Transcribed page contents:
════════════════════

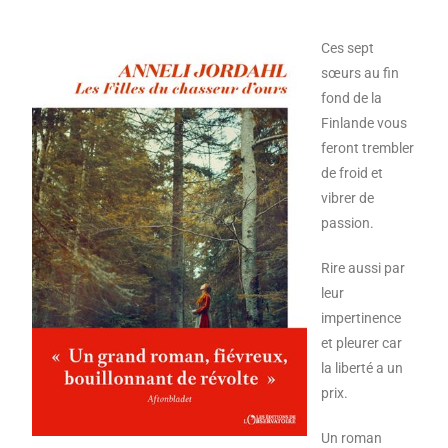
Ces sept
sœurs au fin
fond de la
Finlande vous
feront trembler
de froid et
vibrer de
passion.
Rire aussi par
leur
impertinence
et pleurer car
la liberté a un
prix.
Un roman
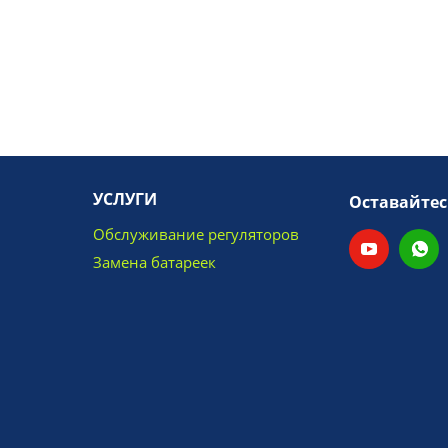
УСЛУГИ
Оставайтес
Обслуживание регуляторов
Замена батареек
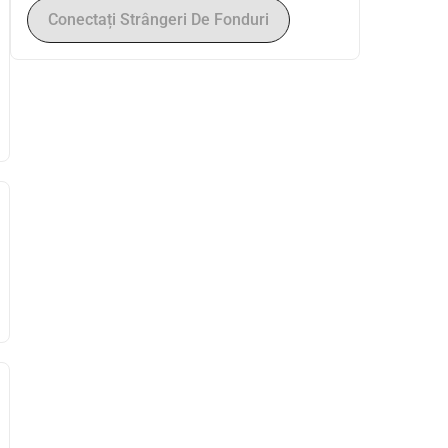
Conectați Strângeri De Fonduri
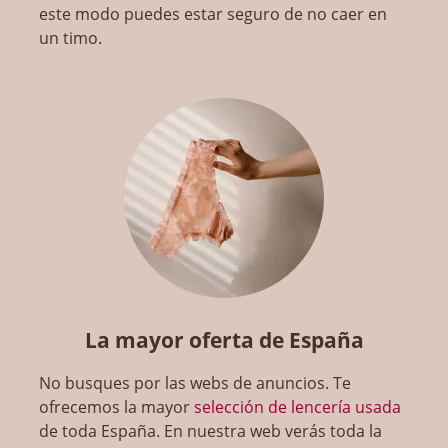
este modo puedes estar seguro de no caer en
un timo.
La mayor oferta de España
No busques por las webs de anuncios. Te
ofrecemos la mayor
selección de lencería usada
de toda España. En nuestra web verás toda la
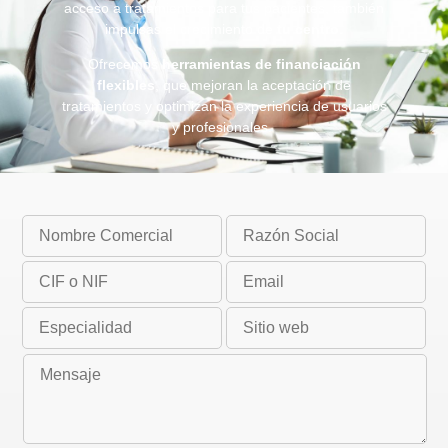
acceso a tratamientos para tus pacientes, también
impulsas el crecimiento de
tu centro
.
Ofrecemos
herramientas de financiación
flexibles
, que mejoran la aceptación de
tratamientos y optimizan la experiencia de usuarios
y profesionales.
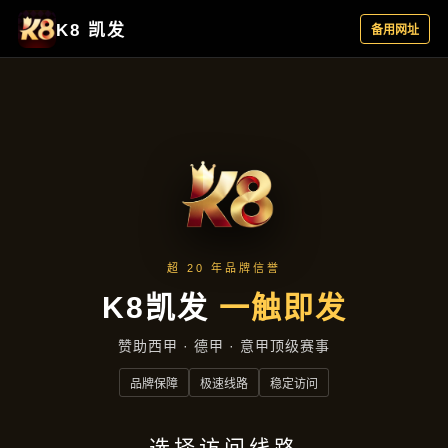
集团新闻
首页
集团新闻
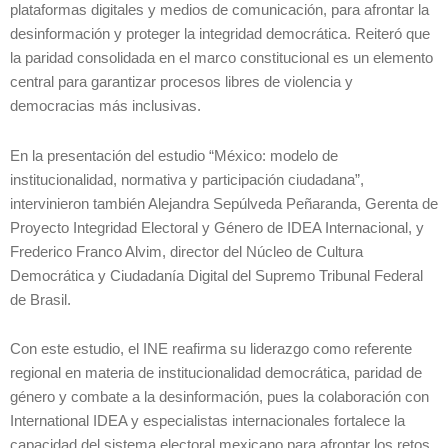
plataformas digitales y medios de comunicación, para afrontar la
desinformación y proteger la integridad democrática. Reiteró que
la paridad consolidada en el marco constitucional es un elemento
central para garantizar procesos libres de violencia y
democracias más inclusivas.
En la presentación del estudio “México: modelo de
institucionalidad, normativa y participación ciudadana”,
intervinieron también Alejandra Sepúlveda Peñaranda, Gerenta de
Proyecto Integridad Electoral y Género de IDEA Internacional, y
Frederico Franco Alvim, director del Núcleo de Cultura
Democrática y Ciudadanía Digital del Supremo Tribunal Federal
de Brasil.
Con este estudio, el INE reafirma su liderazgo como referente
regional en materia de institucionalidad democrática, paridad de
género y combate a la desinformación, pues la colaboración con
International IDEA y especialistas internacionales fortalece la
capacidad del sistema electoral mexicano para afrontar los retos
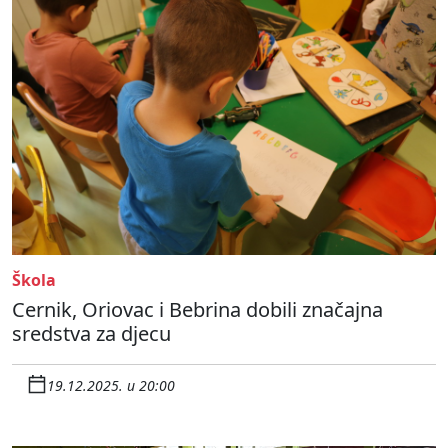
Škola
Cernik, Oriovac i Bebrina dobili značajna
sredstva za djecu
19.12.2025. u 20:00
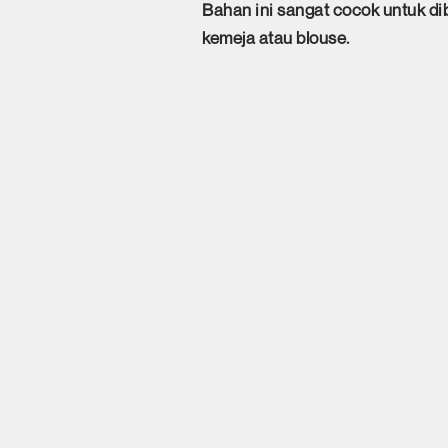
Bahan ini sangat cocok untuk di
kemeja atau blouse.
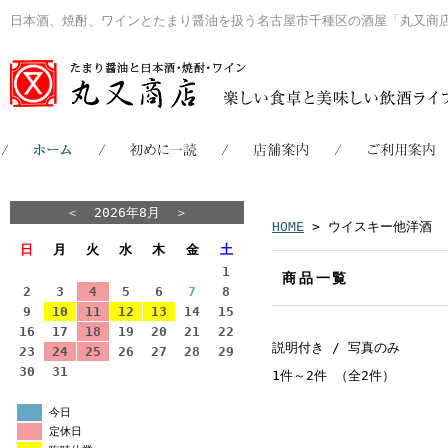
日本酒、焼酎、ワインとたまり醤油を扱う名古屋市千種区の酒屋「丸又商
＜
2026年8月
＞
HOME
> ウイスキー他洋酒
日
月
火
水
木
金
土
1
商品一覧
2
3
4
5
6
7
8
9
10
11
12
13
14
15
16
17
18
19
20
21
22
説明付き
/ 写真のみ
23
24
25
26
27
28
29
30
31
1件～2件 （全2件）
今日
定休日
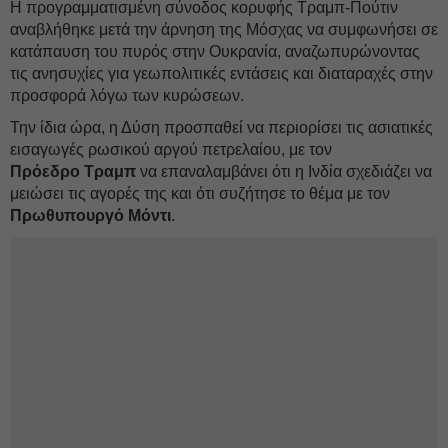
Η προγραμματισμένη σύνοδος κορυφής Τραμπ-Πούτιν
αναβλήθηκε μετά την άρνηση της Μόσχας να συμφωνήσει σε
κατάπαυση του πυρός στην Ουκρανία, αναζωπυρώνοντας
τις ανησυχίες για γεωπολιτικές εντάσεις και διαταραχές στην
προσφορά λόγω των κυρώσεων.
Την ίδια ώρα, η Δύση προσπαθεί να περιορίσει τις ασιατικές
εισαγωγές ρωσικού αργού πετρελαίου, με τον
Πρόεδρο
Τραμπ
να επαναλαμβάνει ότι η Ινδία σχεδιάζει να
μειώσει τις αγορές της και ότι συζήτησε το θέμα με τον
Πρωθυπουργό
Μόντι
.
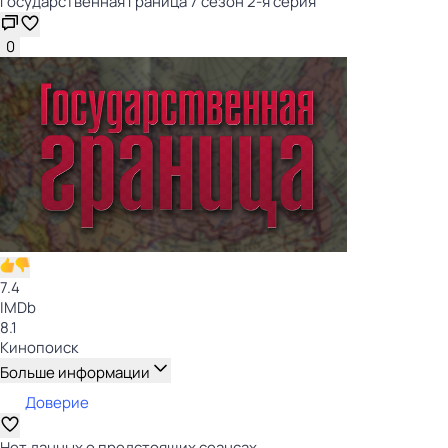
Государственная граница 7 сезон 2-я серия
0
7.4
IMDb
8.1
Кинопоиск
Больше информации
Доверие
Нет данных о предстоящих сеансах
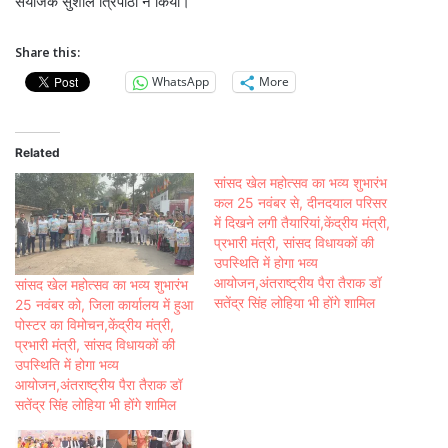
संयोजक सुशील त्रिपाठी ने किया।
Share this:
WhatsApp
More
Related
सांसद खेल महोत्सव का भव्य शुभारंभ
कल 25 नवंबर से, दीनदयाल परिसर
में दिखने लगी तैयारियां,केंद्रीय मंत्री,
प्रभारी मंत्री, सांसद विधायकों की
उपस्थिति में होगा भव्य
आयोजन,अंतराष्ट्रीय पैरा तैराक डॉ
सांसद खेल महोत्सव का भव्य शुभारंभ
सतेंद्र सिंह लोहिया भी होंगे शामिल
25 नवंबर को, जिला कार्यालय में हुआ
पोस्टर का विमोचन,केंद्रीय मंत्री,
प्रभारी मंत्री, सांसद विधायकों की
उपस्थिति में होगा भव्य
आयोजन,अंतराष्ट्रीय पैरा तैराक डॉ
सतेंद्र सिंह लोहिया भी होंगे शामिल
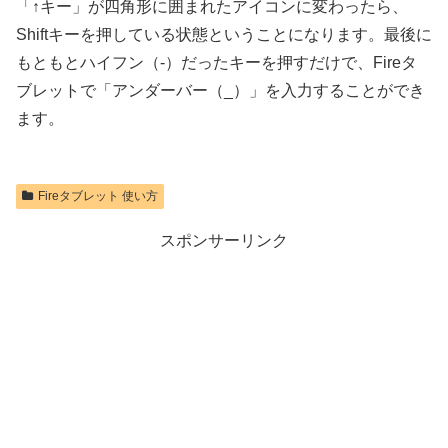
「↑キー」が四角形に囲まれたアイコンに変わったら、
Shiftキーを押している状態ということになります。最後に
もともとハイフン（-）だったキーを押すだけで、Fireタ
ブレットで「アンダーバー（_）」を入力することができ
ます。
Fireタブレット 使い方
スポンサーリンク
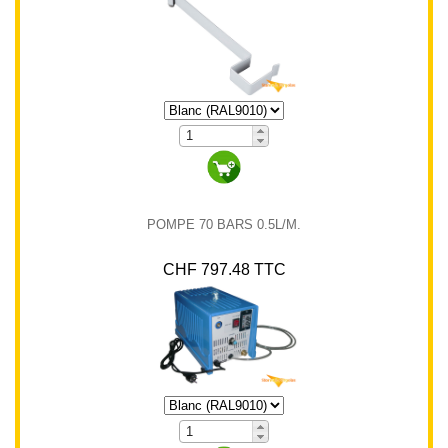
POMPE 70 BARS 0.5L/M.
CHF 797.48 TTC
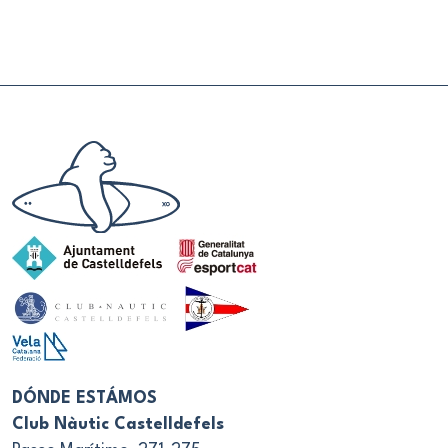
DÓNDE ESTÁMOS
Club Nàutic Castelldefels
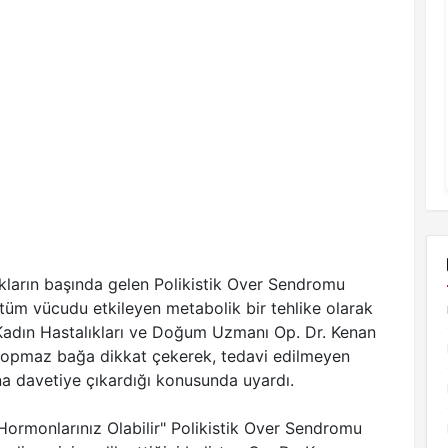
kların başında gelen Polikistik Over Sendromu
 tüm vücudu etkileyen metabolik bir tehlike olarak
 Kadın Hastalıkları ve Doğum Uzmanı Op. Dr. Kenan
i kopmaz bağa dikkat çekerek, tedavi edilmeyen
ına davetiye çıkardığı konusunda uyardı.
Hormonlarınız Olabilir" Polikistik Over Sendromu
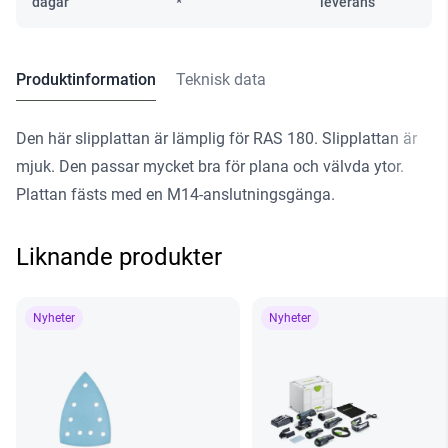
dagar
*
leverans
Produktinformation
Teknisk data
Den här slipplattan är lämplig för RAS 180. Slipplattan är
mjuk. Den passar mycket bra för plana och välvda ytor.
Plattan fästs med en M14-anslutningsgänga.
Liknande produkter
Nyheter
Nyheter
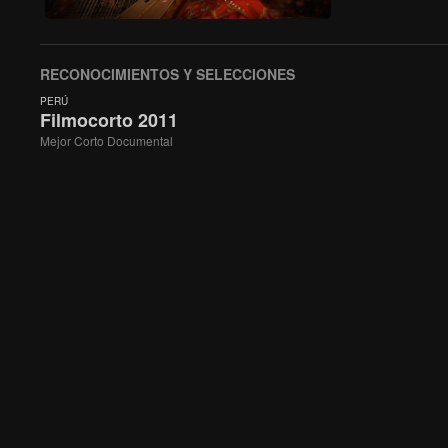
RECONOCIMIENTOS Y SELECCIONES
PERÚ
Filmocorto 2011
Mejor Corto Documental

════════════════════

Leaving out the pictures, print exactly and only the lines from the one containing "पोस्टर का विमोचन,केंद्रीय" through the last line of the records.

**Response to the exercise**
पोस्टर का विमोचन,केंद्रीय मंत्री,
प्रभारी मंत्री, सांसद विधायकों की
उपस्थिति में होगा भव्य
आयोजन,अंतराष्ट्रीय पैरा तैराक डॉ
सतेंद्र सिंह लोहिया भी होंगे शामिल
「↑キー」が四角形に囲まれたアイコンに変わったら、
Shiftキーを押している状態ということになります。最後に
もともとハイフン（-）だったキーを押すだけで、Fireタ
ブレットで「アンダーバー（_）」を入力することができ
ます。
Fireタブレット 使い方
スポンサーリンク
POMPE 70 BARS 0.5L/M.
CHF 797.48 TTC
DÓNDE ESTÁMOS
Club Nàutic Castelldefels
kların başında gelen Polikistik Over Sendromu
 tüm vücudu etkileyen metabolik bir tehlike olarak
 Kadın Hastalıkları ve Doğum Uzmanı Op. Dr. Kenan
i kopmaz bağa dikkat çekerek, tedavi edilmeyen
ına davetiye çıkardığı konusunda uyardı.
Hormonlarınız Olabilir" Polikistik Over Sendromu
dagar
*
leverans
Produktinformation
Teknisk data
Den här slipplattan är lämplig för RAS 180. Slipplattan är
mjuk. Den passar mycket bra för plana och välvda ytor.
Plattan fästs med en M14-anslutningsgänga.
Liknande produkter
Nyheter
Nyheter
RECONOCIMIENTOS Y SELECCIONES
PERÚ
Filmocorto 2011
Mejor Corto Documental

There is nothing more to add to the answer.